>>>>

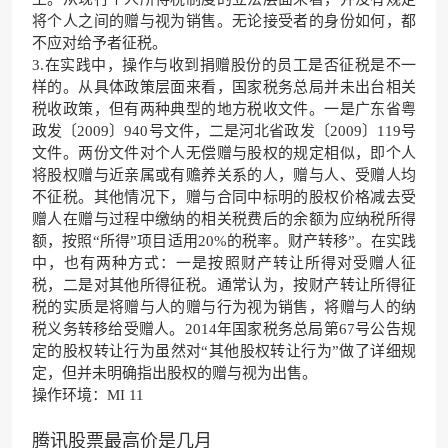
将个人之间的赠与视为销售。无论接受者的身份如何，都
不应对给予者征税。
3.在实践中，操作与收到捐赠股份的员工是否征税是不一
样的。从具体政策层面来看，国家税务总局并未出台相关
税收政策，但有两种典型的地方税收文件。一是广东省粤
政发〔2009〕940号文件，二是河北省政发〔2009〕119号
文件。两份文件对个人无偿赠与股权的规定相似，即个人
将股权赠与近亲属或有赡养关系的人，赠与人、受赠人均
不征税。其他情况下，赠与合同中标明的股权价格减去受
赠人在赠与过程中缴纳的相关税费后的余额为应纳税所得
额，按照“所得”项目适用20%的税率。财产转移”。在实践
中，也有两种方式：一是按照财产转让所得对受赠人征
税，二是对其他所得征税。通常认为，按财产转让所得征
税的实质是将赠与人的赠与行为视为销售，将赠与人的纳
税义务转移给受赠人。2014年国家税务总局第67号公告规
定的股权转让行为虽然对“其他股权转让行为”做了详细规
定，但并未明确指出股权的赠与视为出售。
操作环境：MI 11
腾讯股票最高价是几月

<<<<

* _Exercise details_: Reproduce exactly the lines from the one with "赠人在赠与过程中缴纳的相关税费后的余额为应纳税所得" through the end of the entries above, both ends included.

* _Answer section_:
赠人在赠与过程中缴纳的相关税费后的余额为应纳税所得
额，按照“所得”项目适用20%的税率。财产转移”。在实践
中，也有两种方式：一是按照财产转让所得对受赠人征
税，二是对其他所得征税。通常认为，按财产转让所得征
税的实质是将赠与人的赠与行为视为销售，将赠与人的纳
税义务转移给受赠人。2014年国家税务总局第67号公告规
定的股权转让行为虽然对“其他股权转让行为”做了详细规
定，但并未明确指出股权的赠与视为出售。
操作环境：MI 11
腾讯股票最高价是几月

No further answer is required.